Your assignment
Lift out all lines below that contain "ArrayList".

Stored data
··········
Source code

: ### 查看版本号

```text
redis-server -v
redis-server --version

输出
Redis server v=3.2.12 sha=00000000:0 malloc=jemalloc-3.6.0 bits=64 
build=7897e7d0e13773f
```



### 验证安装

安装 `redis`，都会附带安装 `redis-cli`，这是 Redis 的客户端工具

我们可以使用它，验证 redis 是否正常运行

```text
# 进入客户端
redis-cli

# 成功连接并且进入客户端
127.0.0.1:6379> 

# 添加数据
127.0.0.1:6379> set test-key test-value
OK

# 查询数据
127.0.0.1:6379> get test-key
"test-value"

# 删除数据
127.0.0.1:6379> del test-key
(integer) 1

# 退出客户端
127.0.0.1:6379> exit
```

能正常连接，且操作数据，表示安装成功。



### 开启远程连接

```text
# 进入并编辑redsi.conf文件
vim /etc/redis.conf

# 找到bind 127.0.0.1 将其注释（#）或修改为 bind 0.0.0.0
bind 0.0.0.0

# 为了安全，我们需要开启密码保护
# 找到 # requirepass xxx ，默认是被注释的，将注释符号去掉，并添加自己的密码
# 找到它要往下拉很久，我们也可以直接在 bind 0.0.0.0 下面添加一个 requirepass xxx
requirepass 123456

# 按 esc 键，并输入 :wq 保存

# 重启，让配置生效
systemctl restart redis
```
··········
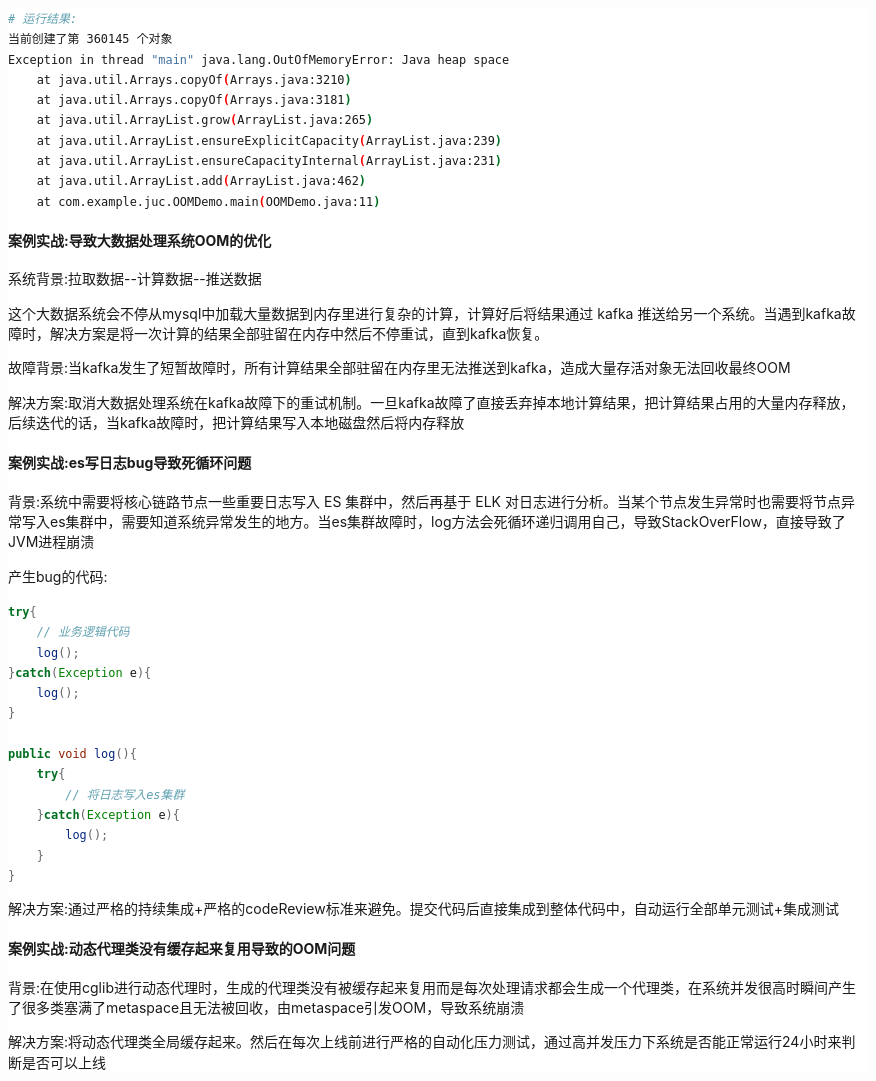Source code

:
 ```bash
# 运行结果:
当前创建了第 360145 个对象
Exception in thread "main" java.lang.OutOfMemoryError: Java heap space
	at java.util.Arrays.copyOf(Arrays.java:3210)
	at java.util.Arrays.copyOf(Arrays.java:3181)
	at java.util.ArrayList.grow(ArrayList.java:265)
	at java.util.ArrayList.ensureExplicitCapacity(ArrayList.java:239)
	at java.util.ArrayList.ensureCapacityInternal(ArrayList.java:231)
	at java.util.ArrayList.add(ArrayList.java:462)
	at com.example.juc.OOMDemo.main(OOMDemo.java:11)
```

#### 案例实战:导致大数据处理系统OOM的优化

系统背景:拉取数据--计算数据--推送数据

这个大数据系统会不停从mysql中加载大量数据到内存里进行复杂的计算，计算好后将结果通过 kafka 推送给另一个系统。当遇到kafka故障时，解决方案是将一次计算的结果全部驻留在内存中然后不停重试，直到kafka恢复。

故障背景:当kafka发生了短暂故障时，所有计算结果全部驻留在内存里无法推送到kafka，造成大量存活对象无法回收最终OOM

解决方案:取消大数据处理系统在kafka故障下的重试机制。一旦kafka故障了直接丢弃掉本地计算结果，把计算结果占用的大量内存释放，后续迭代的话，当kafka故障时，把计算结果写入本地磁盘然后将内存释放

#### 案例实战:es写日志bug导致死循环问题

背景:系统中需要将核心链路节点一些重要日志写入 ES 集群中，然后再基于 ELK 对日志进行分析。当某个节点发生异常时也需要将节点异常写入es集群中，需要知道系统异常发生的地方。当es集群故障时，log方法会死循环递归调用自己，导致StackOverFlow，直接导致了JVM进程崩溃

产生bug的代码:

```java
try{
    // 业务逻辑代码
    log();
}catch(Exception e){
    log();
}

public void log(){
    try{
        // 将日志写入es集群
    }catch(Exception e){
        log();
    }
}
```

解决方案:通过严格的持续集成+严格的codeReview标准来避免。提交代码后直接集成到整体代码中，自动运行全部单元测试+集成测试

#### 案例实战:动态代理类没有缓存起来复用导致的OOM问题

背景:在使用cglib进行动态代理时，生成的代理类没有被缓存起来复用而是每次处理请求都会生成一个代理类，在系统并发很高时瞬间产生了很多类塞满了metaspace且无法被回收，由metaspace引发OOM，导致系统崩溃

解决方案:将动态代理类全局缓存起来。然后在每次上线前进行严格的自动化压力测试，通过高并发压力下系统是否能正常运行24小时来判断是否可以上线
··········
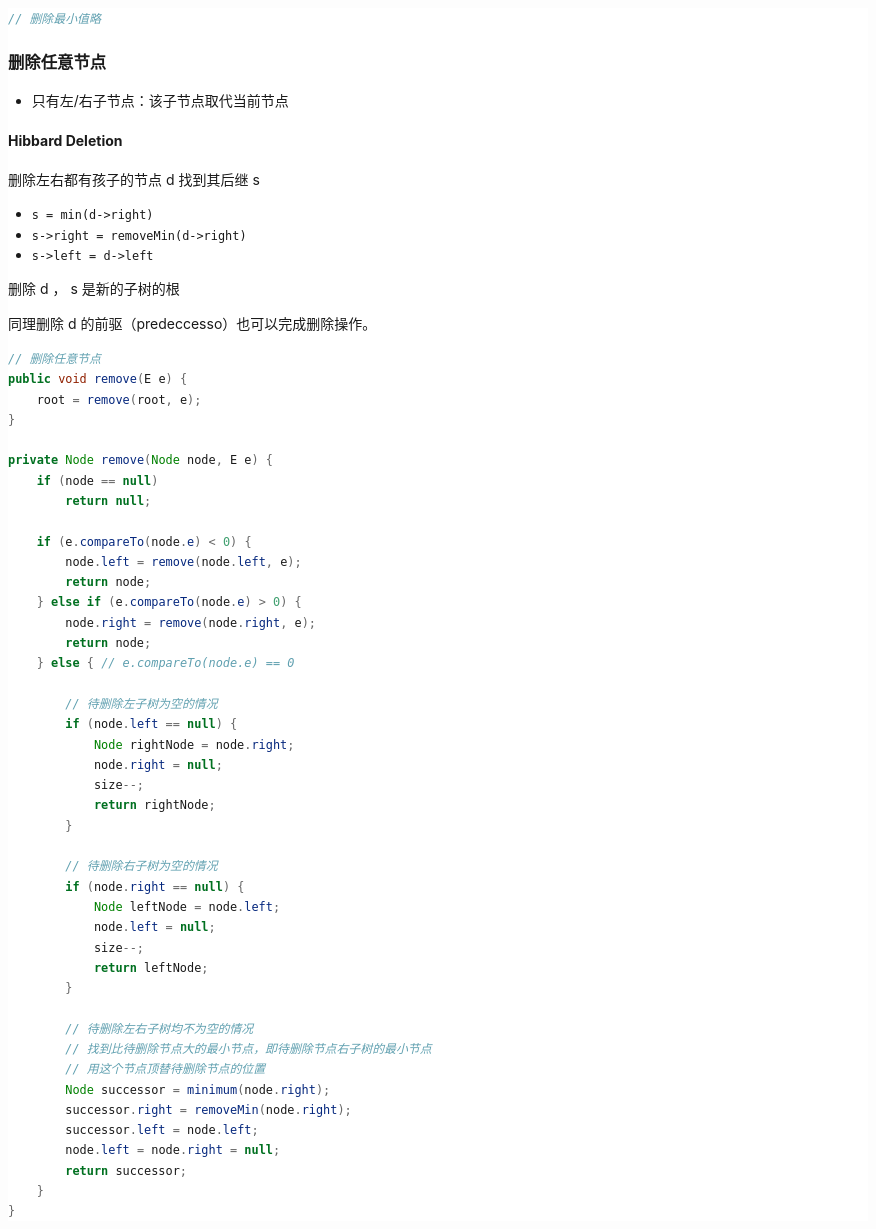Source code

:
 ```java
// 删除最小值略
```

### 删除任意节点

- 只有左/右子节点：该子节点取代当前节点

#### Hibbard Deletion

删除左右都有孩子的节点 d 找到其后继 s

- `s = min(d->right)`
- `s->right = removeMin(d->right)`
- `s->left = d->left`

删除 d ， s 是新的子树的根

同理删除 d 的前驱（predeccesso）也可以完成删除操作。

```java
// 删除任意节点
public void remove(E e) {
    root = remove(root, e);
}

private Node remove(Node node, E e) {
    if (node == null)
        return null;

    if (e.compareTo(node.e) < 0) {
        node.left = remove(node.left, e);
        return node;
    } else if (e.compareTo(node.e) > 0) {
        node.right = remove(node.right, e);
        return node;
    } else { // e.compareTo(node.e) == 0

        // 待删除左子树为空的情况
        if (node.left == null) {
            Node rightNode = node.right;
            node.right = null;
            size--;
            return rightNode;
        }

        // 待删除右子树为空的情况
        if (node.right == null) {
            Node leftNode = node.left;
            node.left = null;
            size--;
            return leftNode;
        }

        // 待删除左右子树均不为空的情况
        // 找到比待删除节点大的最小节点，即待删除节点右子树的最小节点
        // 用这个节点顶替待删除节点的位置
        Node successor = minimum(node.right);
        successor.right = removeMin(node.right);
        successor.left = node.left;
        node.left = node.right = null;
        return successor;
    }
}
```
··········
Output of the task
	at java.util.ArrayList.grow(ArrayList.java:265)
	at java.util.ArrayList.ensureExplicitCapacity(ArrayList.java:239)
	at java.util.ArrayList.ensureCapacityInternal(ArrayList.java:231)
	at java.util.ArrayList.add(ArrayList.java:462)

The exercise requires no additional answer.